Optimal designs for regression with spherical data

TL;DR

This paper develops optimal experimental designs for regression models with spherical predictors, crucial for material science applications involving hyperspherical harmonic series estimation.

Contribution

It explicitly determines optimal designs for spherical regression problems, including uniform and discrete designs, with applications to crystallography.

Findings

Uniform distribution on the sphere is optimal.

Constructed discrete designs match continuous optimal information matrices.
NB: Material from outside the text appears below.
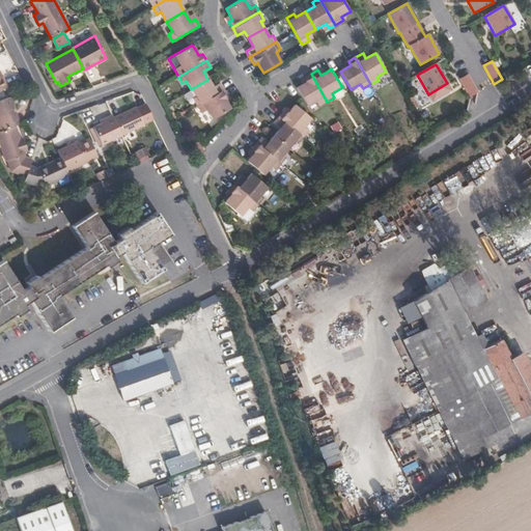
[(327,102),(311,74),(304,78),(306,82),(303,84),(297,87),(307,106),(316,101),(319,106),(327,102)]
Designs improve series estimation of hyperspherical harmonics.

Abstract

In this paper optimal designs for regression problems with spherical predictors of arbitrary dimension are considered. Our work is motivated by applications in material sciences, where crystallographic textures such as the missorientation distribution or the grain boundary distribution (depending on a four dimensional spherical predictor) are represented by series of hyperspherical harmonics, which are estimated from experimental or simulated data. For this type of estimation problems we explicitly determine optimal designs with respect to Kiefers $\Phi_p$-criteria and a class of orthogonally invariant information criteria recently introduced in the literature. In particular, we show that the uniform distribution on the $m$-dimensional sphere is optimal and construct discrete and implementable designs with the same information matrices as the continuous optimal designs. Finally, we illustrate the advantages of the new designs for series estimation by hyperspherical harmonics, which are symmetric with respect to the first and second crystallographic point group.